The paper carries a number of syndicated columns from Oman, other Arab countries, and the rest of the world, one of which is a translated New York Times Op-Ed from Paul Krugman, entitled “Ted Kennedy's Big Day.” Between everyone’s favorite bearded economist (take that, Bernanke), the Governator, and Lindsay Lohan, I could mistake this paper for an American one. But I probably won’t due to a number of reasons, one of them being the fact that the picture accompanying the article isn’t Krugman; it’s Nicholas Kristof. Another reason is that in Arabic Paul is transliterated as bool, which means urine. I wonder if Krugman is pissed.

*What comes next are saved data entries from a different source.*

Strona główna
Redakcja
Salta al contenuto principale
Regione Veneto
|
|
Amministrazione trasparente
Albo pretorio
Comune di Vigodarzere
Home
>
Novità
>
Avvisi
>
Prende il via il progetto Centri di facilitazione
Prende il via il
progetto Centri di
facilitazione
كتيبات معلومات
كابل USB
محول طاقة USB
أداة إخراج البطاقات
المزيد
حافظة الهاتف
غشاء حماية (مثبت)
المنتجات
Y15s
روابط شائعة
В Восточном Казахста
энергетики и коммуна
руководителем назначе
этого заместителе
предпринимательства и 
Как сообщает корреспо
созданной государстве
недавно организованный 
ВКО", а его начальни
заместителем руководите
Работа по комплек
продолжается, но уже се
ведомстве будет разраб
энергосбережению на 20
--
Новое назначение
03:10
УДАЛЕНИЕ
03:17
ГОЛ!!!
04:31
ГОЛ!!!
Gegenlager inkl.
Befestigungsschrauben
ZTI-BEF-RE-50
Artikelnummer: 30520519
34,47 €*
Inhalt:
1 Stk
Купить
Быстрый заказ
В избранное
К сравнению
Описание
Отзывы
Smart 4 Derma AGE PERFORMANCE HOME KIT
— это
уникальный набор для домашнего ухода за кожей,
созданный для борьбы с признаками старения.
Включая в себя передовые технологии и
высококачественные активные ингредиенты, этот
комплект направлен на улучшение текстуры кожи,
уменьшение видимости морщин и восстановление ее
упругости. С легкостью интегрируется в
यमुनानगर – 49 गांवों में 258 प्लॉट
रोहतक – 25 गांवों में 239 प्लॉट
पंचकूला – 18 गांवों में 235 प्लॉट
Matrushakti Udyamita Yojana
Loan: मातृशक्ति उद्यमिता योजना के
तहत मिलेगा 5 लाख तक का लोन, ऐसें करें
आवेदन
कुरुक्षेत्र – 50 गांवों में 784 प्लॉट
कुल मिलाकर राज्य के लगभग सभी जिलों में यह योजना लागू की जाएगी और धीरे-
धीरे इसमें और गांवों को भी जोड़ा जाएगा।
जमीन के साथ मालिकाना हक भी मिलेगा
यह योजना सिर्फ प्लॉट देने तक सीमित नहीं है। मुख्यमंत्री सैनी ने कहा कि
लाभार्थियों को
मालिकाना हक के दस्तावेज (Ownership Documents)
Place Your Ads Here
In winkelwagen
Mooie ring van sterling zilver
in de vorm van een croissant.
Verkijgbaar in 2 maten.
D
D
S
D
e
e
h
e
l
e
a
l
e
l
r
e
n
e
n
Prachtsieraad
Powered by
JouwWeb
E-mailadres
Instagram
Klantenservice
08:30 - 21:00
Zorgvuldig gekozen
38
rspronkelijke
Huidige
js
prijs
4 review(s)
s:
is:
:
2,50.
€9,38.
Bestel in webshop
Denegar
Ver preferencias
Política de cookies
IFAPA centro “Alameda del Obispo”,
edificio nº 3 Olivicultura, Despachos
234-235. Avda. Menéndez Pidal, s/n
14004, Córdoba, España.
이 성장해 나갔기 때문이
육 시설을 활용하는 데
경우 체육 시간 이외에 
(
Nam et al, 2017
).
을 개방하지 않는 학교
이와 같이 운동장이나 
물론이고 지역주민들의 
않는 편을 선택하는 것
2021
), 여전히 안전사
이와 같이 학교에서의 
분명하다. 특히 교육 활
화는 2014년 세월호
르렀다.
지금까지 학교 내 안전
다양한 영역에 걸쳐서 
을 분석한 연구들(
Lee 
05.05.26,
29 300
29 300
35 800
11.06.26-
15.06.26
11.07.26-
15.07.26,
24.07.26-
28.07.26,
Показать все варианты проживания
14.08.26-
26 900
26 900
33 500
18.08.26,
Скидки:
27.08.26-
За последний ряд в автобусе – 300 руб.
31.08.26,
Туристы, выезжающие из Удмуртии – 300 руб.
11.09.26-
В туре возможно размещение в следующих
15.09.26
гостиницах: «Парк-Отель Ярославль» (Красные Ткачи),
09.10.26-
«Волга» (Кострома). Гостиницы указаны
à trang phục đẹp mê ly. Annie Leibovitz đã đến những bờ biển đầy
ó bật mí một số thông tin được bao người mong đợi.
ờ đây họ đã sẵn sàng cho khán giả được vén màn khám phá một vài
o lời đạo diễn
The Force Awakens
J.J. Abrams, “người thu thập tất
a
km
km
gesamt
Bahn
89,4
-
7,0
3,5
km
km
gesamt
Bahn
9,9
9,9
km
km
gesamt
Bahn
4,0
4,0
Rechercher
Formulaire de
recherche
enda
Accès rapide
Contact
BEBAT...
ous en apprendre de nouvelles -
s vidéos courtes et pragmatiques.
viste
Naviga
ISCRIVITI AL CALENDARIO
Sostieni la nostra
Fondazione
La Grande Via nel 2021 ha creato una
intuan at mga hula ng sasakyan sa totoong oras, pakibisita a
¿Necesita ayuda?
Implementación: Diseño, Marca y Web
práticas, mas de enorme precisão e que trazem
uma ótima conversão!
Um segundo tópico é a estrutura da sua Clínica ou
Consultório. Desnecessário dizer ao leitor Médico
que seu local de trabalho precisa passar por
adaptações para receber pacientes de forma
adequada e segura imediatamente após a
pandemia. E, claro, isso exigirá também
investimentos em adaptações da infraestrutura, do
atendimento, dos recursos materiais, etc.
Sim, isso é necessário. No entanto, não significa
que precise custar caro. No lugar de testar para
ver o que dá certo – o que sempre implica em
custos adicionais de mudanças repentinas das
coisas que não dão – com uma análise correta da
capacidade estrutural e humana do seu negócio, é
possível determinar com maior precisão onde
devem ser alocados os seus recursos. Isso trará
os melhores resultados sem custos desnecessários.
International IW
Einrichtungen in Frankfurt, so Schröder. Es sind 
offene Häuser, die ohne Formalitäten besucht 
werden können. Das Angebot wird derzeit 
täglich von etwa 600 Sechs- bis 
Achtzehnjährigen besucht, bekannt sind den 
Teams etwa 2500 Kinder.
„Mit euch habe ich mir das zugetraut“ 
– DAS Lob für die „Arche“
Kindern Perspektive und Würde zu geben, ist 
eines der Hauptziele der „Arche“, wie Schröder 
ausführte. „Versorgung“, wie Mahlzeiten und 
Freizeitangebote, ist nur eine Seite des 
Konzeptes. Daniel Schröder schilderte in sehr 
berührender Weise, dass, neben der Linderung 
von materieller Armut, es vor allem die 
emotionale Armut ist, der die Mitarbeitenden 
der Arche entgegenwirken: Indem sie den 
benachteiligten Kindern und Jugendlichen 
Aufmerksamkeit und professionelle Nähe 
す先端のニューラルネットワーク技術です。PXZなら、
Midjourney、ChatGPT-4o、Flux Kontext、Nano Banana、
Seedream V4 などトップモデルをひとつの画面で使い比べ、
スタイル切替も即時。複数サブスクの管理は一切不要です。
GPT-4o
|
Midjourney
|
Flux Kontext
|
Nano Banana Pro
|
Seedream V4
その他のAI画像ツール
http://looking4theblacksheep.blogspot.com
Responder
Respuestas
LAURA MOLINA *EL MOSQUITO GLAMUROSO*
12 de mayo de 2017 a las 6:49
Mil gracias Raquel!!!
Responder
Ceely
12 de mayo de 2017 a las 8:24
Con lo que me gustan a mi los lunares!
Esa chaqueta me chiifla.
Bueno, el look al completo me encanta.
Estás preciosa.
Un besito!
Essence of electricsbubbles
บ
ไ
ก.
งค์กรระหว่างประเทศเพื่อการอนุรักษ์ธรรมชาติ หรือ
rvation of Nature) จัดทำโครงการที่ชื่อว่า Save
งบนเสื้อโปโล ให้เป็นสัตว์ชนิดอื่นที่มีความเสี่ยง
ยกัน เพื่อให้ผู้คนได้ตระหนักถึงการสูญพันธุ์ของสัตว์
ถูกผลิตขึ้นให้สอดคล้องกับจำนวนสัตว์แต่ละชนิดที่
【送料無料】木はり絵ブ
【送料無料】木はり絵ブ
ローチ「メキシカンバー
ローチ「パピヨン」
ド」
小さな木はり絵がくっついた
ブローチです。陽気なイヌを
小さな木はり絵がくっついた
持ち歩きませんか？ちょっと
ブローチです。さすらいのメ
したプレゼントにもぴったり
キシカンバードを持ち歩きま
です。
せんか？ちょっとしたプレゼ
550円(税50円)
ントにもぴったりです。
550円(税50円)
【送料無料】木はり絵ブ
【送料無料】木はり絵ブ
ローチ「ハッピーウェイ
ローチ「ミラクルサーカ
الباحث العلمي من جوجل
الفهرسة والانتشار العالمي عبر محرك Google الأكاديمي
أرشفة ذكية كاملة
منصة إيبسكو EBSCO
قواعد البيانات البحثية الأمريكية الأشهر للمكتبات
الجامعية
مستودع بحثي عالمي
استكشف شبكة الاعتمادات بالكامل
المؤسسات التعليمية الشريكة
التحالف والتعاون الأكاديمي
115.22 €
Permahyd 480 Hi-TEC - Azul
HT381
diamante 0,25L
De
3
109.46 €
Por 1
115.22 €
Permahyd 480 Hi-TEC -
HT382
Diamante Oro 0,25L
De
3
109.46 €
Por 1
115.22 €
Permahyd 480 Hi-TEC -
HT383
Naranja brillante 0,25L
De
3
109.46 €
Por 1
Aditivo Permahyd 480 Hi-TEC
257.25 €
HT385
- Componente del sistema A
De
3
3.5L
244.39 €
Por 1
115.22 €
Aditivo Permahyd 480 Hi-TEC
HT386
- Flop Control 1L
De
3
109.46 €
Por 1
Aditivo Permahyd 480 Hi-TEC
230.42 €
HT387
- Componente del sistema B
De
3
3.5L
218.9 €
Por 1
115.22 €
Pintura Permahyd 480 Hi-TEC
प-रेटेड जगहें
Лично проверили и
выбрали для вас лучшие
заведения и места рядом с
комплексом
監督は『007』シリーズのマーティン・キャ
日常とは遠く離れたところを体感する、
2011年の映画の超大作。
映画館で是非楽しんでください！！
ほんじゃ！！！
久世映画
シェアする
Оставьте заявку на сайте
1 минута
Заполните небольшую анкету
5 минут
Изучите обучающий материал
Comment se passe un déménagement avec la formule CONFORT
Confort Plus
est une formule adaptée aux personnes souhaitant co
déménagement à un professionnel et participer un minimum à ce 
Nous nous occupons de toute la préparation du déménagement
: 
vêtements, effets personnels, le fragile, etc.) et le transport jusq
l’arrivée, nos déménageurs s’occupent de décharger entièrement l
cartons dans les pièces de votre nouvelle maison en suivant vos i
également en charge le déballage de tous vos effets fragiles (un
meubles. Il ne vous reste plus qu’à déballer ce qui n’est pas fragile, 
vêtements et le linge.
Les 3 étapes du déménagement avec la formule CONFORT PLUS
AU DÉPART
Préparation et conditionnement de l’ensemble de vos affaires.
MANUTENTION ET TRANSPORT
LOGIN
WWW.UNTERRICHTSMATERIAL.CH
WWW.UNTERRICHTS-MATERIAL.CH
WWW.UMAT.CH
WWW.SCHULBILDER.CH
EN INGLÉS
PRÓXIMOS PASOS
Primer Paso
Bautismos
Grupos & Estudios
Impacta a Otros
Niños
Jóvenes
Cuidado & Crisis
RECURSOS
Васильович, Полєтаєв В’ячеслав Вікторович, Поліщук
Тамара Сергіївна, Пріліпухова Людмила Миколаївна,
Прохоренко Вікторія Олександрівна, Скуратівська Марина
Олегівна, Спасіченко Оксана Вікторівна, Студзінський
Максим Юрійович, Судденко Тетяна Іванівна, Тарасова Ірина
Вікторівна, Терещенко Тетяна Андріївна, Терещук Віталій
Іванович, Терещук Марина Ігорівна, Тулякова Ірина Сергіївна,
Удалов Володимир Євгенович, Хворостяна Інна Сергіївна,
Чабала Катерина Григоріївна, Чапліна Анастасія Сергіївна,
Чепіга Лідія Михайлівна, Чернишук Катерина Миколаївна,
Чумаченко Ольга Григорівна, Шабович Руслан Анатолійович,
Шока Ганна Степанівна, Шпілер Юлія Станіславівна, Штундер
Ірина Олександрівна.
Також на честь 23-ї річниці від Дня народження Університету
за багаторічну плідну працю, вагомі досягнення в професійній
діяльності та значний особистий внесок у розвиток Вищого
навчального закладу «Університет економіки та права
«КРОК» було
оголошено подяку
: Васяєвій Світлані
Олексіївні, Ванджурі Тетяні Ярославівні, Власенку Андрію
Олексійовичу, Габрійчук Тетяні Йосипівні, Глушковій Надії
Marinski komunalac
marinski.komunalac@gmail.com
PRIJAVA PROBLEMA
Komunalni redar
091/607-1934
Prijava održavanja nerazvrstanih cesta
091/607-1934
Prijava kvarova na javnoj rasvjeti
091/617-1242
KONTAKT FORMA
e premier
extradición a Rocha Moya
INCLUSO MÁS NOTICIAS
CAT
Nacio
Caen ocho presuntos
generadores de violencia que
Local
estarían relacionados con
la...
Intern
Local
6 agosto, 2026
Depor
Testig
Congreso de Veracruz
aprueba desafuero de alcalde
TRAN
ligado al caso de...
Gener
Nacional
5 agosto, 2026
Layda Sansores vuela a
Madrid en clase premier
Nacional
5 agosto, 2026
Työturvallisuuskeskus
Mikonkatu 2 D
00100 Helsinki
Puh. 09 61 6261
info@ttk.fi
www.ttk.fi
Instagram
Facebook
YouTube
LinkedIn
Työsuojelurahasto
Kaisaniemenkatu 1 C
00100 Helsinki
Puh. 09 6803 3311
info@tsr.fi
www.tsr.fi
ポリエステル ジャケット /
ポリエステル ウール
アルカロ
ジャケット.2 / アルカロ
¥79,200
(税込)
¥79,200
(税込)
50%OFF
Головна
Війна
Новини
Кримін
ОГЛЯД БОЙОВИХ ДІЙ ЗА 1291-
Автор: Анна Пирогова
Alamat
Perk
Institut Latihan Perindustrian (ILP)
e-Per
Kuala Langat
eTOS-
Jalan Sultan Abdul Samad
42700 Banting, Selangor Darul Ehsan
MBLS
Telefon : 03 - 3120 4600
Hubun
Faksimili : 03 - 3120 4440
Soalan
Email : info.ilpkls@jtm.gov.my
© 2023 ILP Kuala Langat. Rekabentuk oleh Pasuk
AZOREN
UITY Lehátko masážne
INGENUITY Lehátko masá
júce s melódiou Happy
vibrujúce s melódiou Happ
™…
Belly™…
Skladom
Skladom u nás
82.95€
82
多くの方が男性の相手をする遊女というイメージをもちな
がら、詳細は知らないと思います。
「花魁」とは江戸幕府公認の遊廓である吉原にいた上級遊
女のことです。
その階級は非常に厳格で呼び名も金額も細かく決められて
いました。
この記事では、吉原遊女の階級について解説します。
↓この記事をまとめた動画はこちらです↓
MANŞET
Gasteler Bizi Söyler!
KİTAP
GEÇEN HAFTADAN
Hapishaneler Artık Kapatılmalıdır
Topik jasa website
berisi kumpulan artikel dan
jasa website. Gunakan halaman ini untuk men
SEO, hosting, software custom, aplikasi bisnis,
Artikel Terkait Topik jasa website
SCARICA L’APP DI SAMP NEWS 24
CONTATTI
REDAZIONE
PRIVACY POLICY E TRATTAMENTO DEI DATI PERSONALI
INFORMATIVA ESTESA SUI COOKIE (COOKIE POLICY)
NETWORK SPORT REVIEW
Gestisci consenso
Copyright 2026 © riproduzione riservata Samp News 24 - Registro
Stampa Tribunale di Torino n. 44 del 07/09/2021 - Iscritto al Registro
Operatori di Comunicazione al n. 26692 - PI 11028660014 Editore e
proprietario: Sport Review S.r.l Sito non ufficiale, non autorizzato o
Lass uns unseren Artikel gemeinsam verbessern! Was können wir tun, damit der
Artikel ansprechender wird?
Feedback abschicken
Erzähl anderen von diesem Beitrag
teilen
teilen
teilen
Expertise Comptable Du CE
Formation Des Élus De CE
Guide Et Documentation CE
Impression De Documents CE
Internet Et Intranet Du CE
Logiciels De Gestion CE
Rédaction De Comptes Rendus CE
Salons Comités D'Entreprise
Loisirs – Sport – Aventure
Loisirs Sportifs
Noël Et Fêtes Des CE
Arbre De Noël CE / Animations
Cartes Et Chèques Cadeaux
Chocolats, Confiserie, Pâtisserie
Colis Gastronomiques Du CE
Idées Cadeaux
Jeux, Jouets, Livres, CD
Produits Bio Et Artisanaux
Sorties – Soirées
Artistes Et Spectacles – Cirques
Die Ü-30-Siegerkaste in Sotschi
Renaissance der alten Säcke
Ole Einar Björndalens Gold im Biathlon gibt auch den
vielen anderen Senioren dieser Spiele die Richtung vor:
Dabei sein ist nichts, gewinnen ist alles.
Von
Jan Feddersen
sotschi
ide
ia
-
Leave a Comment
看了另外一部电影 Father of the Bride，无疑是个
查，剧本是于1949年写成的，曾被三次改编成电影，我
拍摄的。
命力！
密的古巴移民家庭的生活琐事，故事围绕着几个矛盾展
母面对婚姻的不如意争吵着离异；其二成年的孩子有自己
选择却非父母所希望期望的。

Imagine for a second what kind of image of America this creates. And now remember the fact that on most days the image of America consists not just of the damnation of California, the tribulations of party girl socialites, and the opinions of Urine Krugman, but also military occupation in Iraq, movies filled with a sex and violence, not to mention a President whom most of the world would not trust to successfully execute the Shriner’s mini-car section of a 4th of July parade. America is a strange place. But the way it seems from the far side of the world is even stranger.

1 comment:

Taylor said...

"I wonder if Kristof's pissed."

Good thing we have lots of cheese, seems you love it.